AudioBookKJ-v2.1
AudioBook KJ is an experimental local AI studio for turning written scripts into narrated audio and video projects. It is not a polished product; the repository is described as a public source snapshot intended for people who want to study the architecture, borrow ideas, or experiment with the workflow.
The application has a React frontend and a Python backend. The frontend manages a timeline view where you arrange script lines, audio clips, music, and visual assets. The backend handles text-to-speech generation using local AI models built on Torch, Transformers, and a tool called OmniVoice, which can use an NVIDIA GPU for faster generation. Audio mixing uses pydub and FFmpeg. A Chrome extension called FlowKit acts as a bridge between the local backend and Google Flow, a browser-based AI workflow tool from Google Labs, for tasks like script generation and image creation.
The general workflow runs in seven stages: import and clean a script, extract character references and scene metadata using AI helpers, convert script lines to speech audio clips, arrange and mix the audio timeline, manage visual assets tied to scenes, optionally use the FlowKit extension to pull in browser-based AI outputs, and finally export the combined result.

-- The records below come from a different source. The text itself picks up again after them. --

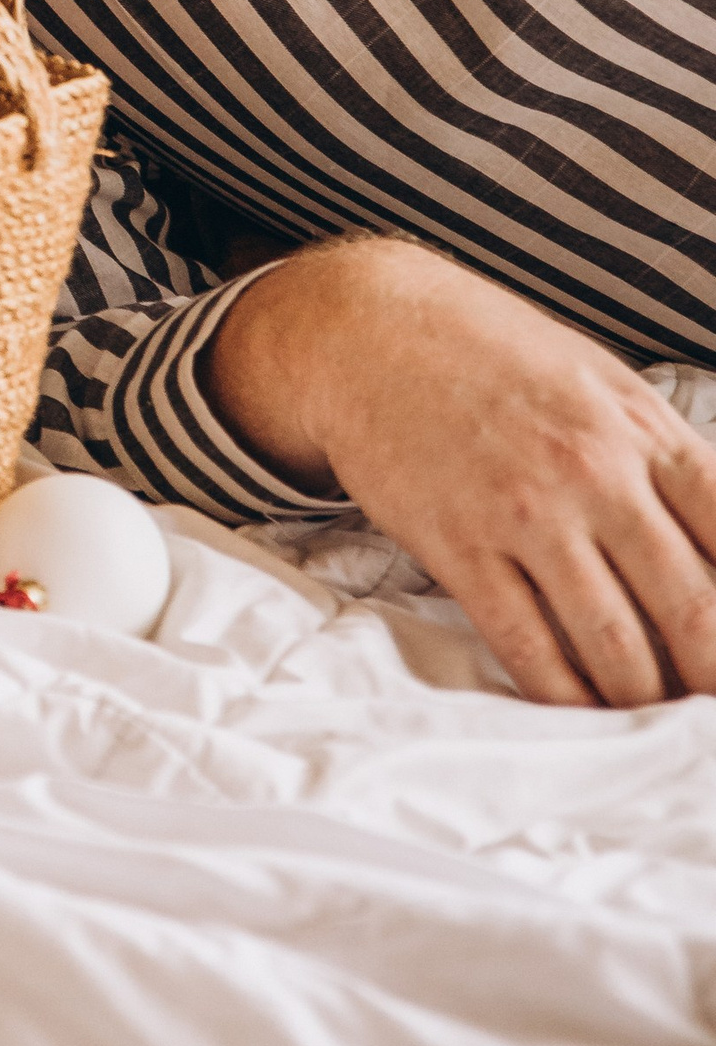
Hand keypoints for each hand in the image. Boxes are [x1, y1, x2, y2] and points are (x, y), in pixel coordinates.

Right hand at [205, 238, 715, 706]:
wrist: (364, 328)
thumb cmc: (489, 351)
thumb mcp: (599, 381)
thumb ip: (660, 457)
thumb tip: (715, 546)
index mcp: (642, 428)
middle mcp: (595, 472)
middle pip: (692, 610)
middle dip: (712, 677)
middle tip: (710, 707)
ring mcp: (526, 513)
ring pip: (617, 646)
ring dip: (645, 700)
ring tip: (654, 717)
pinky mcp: (462, 548)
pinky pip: (531, 649)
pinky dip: (567, 698)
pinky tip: (584, 713)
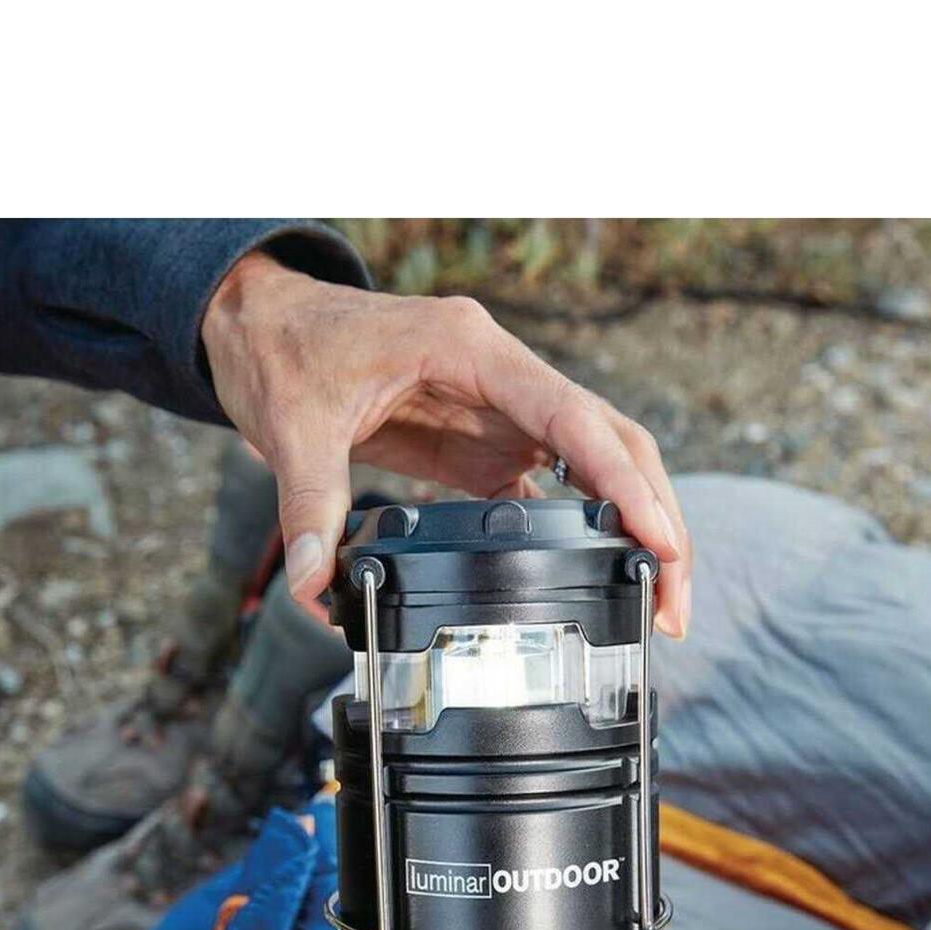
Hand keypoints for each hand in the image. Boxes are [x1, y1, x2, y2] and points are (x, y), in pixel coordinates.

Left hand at [201, 251, 691, 637]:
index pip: (572, 416)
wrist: (259, 326)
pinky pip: (546, 486)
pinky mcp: (479, 441)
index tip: (660, 541)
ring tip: (651, 603)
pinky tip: (595, 580)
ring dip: (627, 529)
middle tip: (671, 602)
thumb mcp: (292, 427)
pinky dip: (578, 533)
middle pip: (608, 442)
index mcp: (469, 350)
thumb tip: (315, 587)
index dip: (624, 482)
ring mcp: (495, 409)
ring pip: (591, 466)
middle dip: (652, 517)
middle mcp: (498, 376)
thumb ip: (310, 507)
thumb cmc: (283, 349)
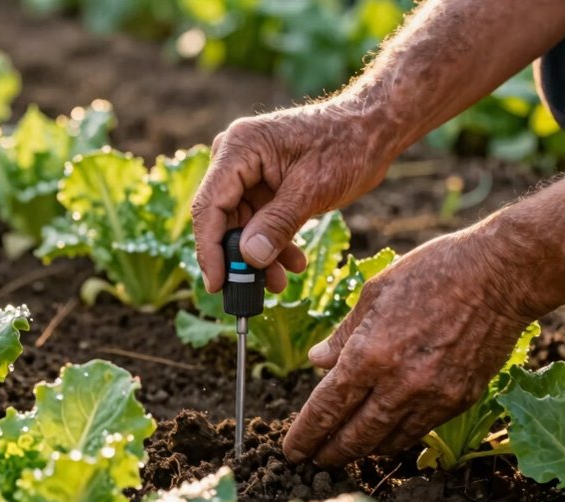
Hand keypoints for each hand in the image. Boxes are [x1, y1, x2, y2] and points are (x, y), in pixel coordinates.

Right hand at [191, 100, 398, 292]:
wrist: (372, 129)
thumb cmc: (347, 146)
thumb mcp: (313, 189)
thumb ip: (278, 224)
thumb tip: (249, 258)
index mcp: (239, 148)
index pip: (209, 206)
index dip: (210, 249)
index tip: (218, 285)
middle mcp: (234, 157)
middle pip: (221, 218)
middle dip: (239, 257)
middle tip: (254, 291)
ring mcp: (246, 171)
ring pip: (240, 225)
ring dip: (258, 255)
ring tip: (281, 281)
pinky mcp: (260, 183)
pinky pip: (257, 220)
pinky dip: (272, 243)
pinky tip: (292, 263)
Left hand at [282, 227, 534, 466]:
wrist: (501, 275)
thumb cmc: (432, 273)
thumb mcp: (373, 294)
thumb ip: (343, 335)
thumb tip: (316, 361)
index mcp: (368, 355)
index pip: (326, 408)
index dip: (305, 434)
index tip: (292, 450)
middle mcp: (398, 383)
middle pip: (355, 435)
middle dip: (329, 453)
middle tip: (312, 461)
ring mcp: (432, 395)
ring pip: (387, 441)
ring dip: (362, 451)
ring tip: (344, 453)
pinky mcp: (459, 399)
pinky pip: (419, 431)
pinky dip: (396, 440)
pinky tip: (383, 438)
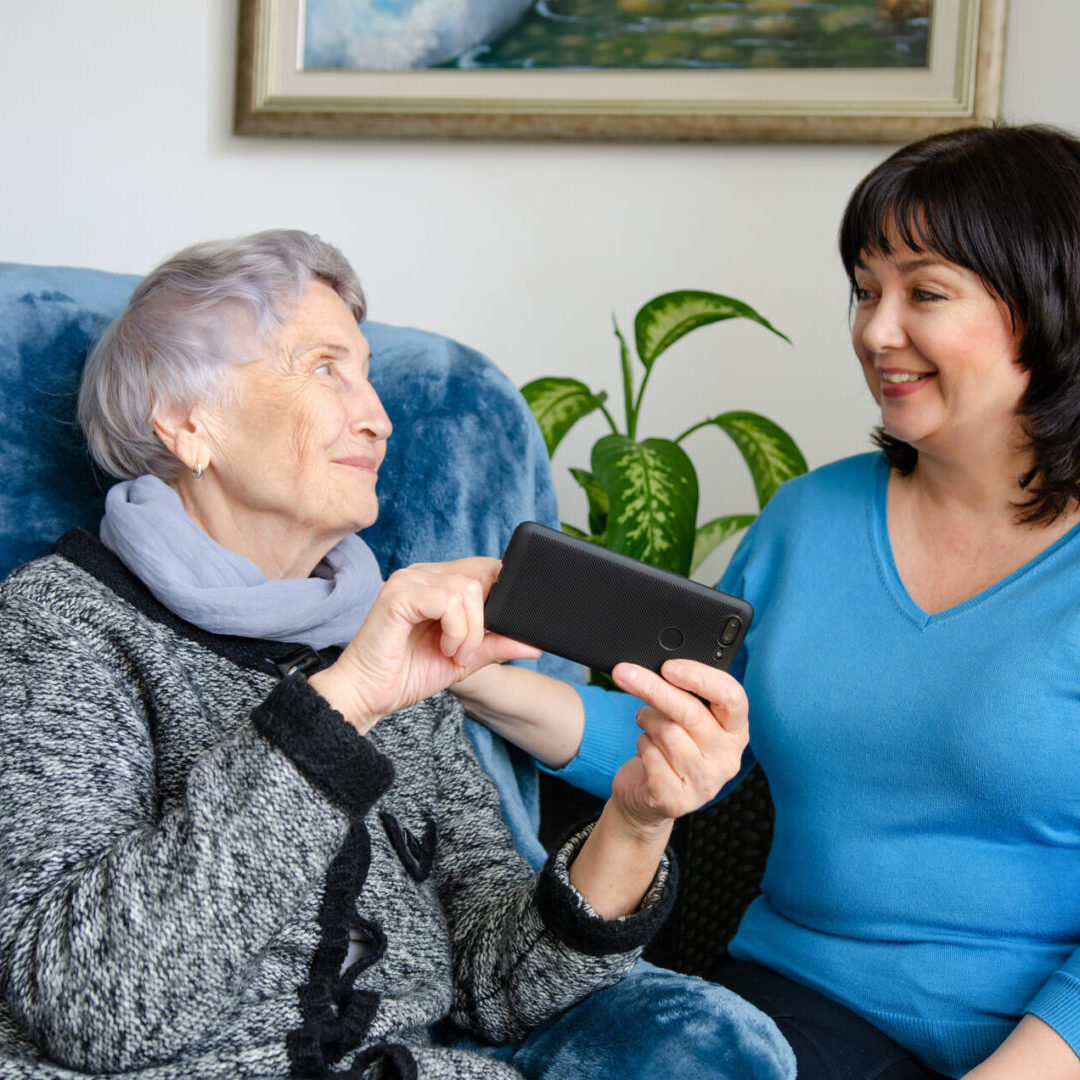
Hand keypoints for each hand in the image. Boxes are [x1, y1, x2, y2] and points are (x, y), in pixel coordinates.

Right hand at [308, 557, 538, 732]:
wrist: (369, 694)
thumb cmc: (408, 674)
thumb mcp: (466, 658)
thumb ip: (497, 644)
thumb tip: (534, 643)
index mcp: (438, 582)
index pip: (486, 569)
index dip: (499, 597)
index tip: (492, 633)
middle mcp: (423, 574)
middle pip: (482, 575)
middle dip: (485, 619)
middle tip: (466, 649)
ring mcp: (409, 580)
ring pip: (468, 589)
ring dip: (470, 631)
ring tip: (452, 652)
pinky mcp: (398, 594)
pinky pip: (448, 601)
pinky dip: (455, 630)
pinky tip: (443, 648)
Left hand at [607, 659, 748, 833]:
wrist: (649, 796)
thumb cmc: (670, 747)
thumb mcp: (686, 719)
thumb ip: (685, 695)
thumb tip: (658, 667)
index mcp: (735, 730)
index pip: (732, 696)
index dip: (700, 677)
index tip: (669, 666)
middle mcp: (727, 757)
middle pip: (692, 713)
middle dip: (654, 688)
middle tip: (625, 673)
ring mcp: (705, 782)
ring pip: (668, 733)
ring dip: (646, 720)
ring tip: (644, 721)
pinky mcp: (677, 799)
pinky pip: (652, 756)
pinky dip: (641, 744)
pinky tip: (645, 747)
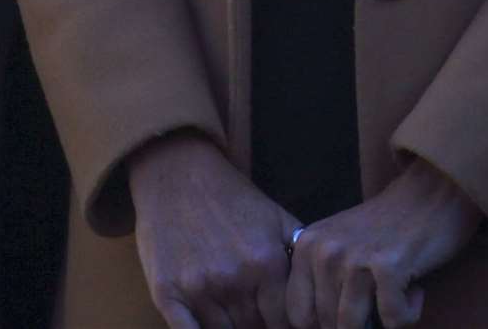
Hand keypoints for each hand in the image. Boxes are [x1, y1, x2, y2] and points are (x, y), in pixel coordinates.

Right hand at [129, 132, 299, 328]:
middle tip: (254, 309)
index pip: (285, 320)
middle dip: (257, 323)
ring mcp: (199, 288)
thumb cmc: (231, 198)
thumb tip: (321, 288)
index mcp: (267, 263)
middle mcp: (234, 279)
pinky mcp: (167, 293)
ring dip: (228, 327)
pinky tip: (206, 323)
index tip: (279, 317)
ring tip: (231, 306)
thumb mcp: (275, 217)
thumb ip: (300, 255)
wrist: (179, 174)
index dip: (285, 323)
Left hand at [285, 159, 481, 328]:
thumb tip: (317, 328)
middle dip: (358, 324)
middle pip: (327, 325)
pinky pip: (393, 320)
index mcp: (307, 246)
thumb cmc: (387, 227)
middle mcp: (325, 251)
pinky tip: (415, 290)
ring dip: (382, 322)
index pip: (298, 315)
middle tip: (380, 298)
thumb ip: (320, 280)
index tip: (355, 310)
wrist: (431, 192)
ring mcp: (355, 258)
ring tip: (396, 294)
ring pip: (352, 327)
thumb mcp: (339, 245)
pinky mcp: (388, 267)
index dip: (325, 325)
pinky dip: (408, 315)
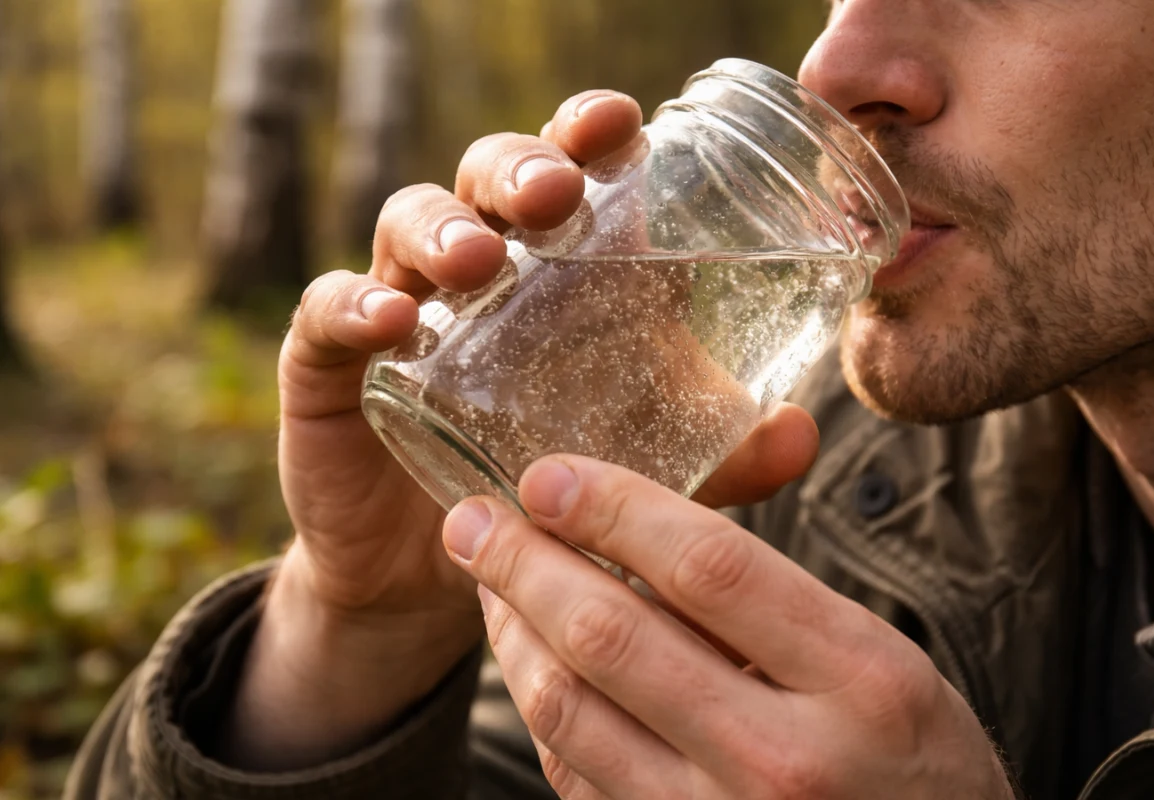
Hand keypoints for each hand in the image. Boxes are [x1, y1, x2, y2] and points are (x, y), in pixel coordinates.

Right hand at [220, 91, 823, 769]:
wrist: (441, 574)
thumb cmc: (547, 485)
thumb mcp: (645, 467)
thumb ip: (721, 451)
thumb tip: (804, 433)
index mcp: (560, 271)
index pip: (572, 171)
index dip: (589, 133)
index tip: (624, 122)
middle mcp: (482, 269)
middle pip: (490, 176)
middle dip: (520, 167)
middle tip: (555, 193)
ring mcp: (404, 309)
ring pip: (408, 223)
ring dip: (443, 227)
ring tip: (479, 259)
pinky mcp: (332, 366)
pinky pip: (328, 314)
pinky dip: (352, 305)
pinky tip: (387, 320)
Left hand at [443, 455, 1016, 799]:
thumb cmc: (914, 764)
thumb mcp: (883, 661)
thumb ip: (774, 597)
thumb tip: (645, 515)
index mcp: (857, 679)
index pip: (706, 566)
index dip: (611, 507)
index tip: (548, 474)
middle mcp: (783, 758)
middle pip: (613, 636)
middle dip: (525, 563)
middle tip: (473, 519)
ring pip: (571, 709)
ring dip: (513, 631)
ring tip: (488, 580)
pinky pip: (575, 773)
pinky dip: (540, 704)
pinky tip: (527, 657)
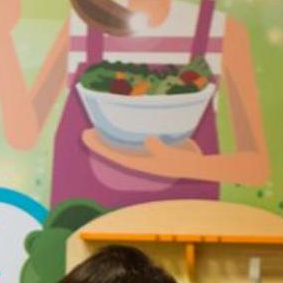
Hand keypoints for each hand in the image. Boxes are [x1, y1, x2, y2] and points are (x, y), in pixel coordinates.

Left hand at [83, 129, 207, 178]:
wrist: (196, 164)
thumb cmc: (182, 162)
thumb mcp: (170, 156)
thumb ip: (158, 148)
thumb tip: (149, 139)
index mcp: (138, 163)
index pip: (113, 154)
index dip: (98, 145)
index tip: (86, 135)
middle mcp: (138, 157)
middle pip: (115, 147)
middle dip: (101, 138)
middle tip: (88, 128)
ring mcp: (145, 151)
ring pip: (123, 142)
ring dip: (113, 133)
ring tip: (102, 121)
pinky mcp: (153, 144)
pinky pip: (136, 136)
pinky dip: (129, 128)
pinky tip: (125, 118)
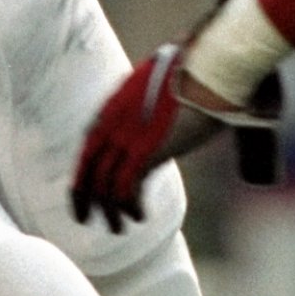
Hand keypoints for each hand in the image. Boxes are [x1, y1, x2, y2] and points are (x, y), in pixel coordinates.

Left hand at [69, 6, 283, 233]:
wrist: (212, 67)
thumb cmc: (198, 74)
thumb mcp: (165, 87)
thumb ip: (152, 104)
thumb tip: (160, 115)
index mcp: (114, 105)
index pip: (88, 145)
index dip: (82, 172)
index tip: (82, 192)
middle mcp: (114, 121)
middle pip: (87, 167)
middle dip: (83, 198)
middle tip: (84, 219)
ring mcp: (129, 135)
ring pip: (105, 184)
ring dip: (110, 211)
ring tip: (119, 228)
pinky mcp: (148, 150)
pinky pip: (127, 189)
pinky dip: (130, 206)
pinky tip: (140, 216)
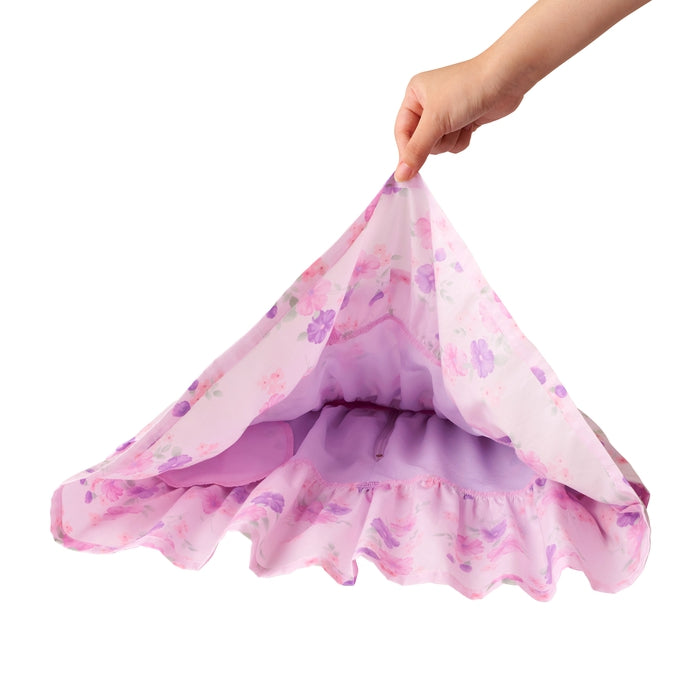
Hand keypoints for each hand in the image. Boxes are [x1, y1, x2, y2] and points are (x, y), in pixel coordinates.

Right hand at [394, 56, 524, 181]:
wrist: (504, 79)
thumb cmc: (467, 88)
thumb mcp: (435, 121)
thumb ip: (416, 151)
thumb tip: (401, 175)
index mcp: (415, 95)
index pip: (402, 132)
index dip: (407, 151)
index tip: (411, 168)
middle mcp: (428, 104)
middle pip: (420, 142)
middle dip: (436, 141)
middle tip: (447, 127)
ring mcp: (446, 114)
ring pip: (439, 146)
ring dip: (451, 139)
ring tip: (461, 122)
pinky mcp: (462, 122)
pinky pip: (454, 144)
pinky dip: (462, 139)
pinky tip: (471, 124)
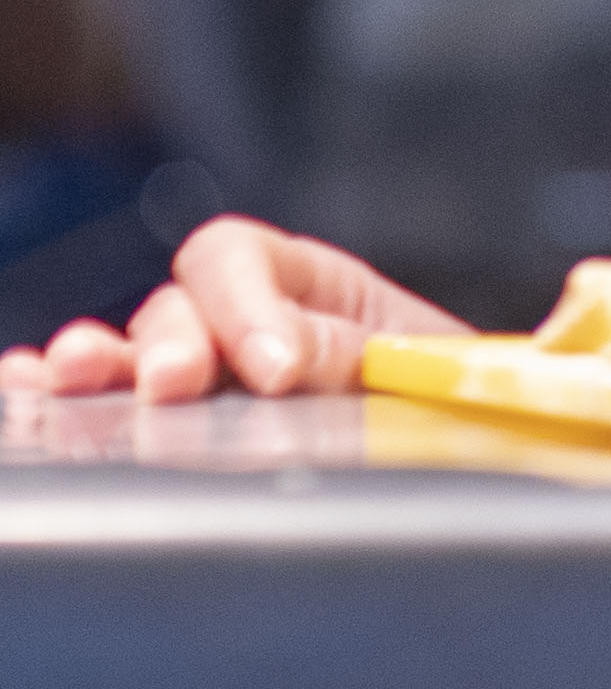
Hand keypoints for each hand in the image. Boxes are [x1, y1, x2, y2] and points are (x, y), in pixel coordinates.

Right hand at [0, 219, 468, 403]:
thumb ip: (355, 351)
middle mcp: (241, 321)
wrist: (472, 447)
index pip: (242, 257)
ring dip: (102, 364)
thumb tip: (285, 358)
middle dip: (172, 342)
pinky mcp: (182, 426)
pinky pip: (110, 403)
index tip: (278, 371)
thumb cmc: (446, 396)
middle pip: (178, 306)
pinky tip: (23, 391)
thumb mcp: (417, 365)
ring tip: (68, 377)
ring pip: (135, 355)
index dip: (246, 305)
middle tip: (175, 386)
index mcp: (310, 285)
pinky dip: (64, 396)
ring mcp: (204, 375)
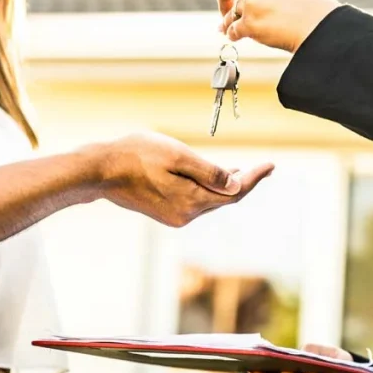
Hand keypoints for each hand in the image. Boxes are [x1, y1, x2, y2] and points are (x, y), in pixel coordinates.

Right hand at [100, 132, 273, 226]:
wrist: (100, 171)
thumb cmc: (136, 155)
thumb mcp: (178, 156)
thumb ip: (209, 171)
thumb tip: (236, 184)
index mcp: (192, 201)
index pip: (235, 192)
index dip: (255, 177)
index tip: (271, 164)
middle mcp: (186, 215)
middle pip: (225, 199)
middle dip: (246, 182)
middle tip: (264, 167)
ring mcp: (174, 216)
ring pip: (210, 201)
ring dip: (227, 186)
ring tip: (242, 170)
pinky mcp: (165, 212)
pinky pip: (196, 202)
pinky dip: (209, 190)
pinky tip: (213, 177)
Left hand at [216, 0, 341, 52]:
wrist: (323, 25)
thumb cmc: (311, 8)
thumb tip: (234, 9)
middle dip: (222, 1)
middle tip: (225, 12)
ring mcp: (250, 1)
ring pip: (231, 14)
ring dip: (231, 23)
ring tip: (235, 30)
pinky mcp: (250, 22)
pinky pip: (234, 30)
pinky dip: (235, 35)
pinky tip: (239, 37)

On Windows, a run.bat launcher script handles most of the setup: it checks for Git, Node.js, Python, and FFmpeg, offers to install missing tools using Windows Package Manager, installs dependencies, and opens the app in the browser. On other platforms, more manual setup is needed.
Hardware requirements are substantial for local AI generation. The README recommends at least 16 to 32 GB of RAM, an SSD with 20 to 30 GB free, and an NVIDIA GPU with 6 to 8 GB of VRAM. CPU-only generation works but is slower. First launch can take a long time because the system downloads model weights.
Private voice reference files and generated media are intentionally excluded from the public repository. The code may need adjustment before it runs on a different machine.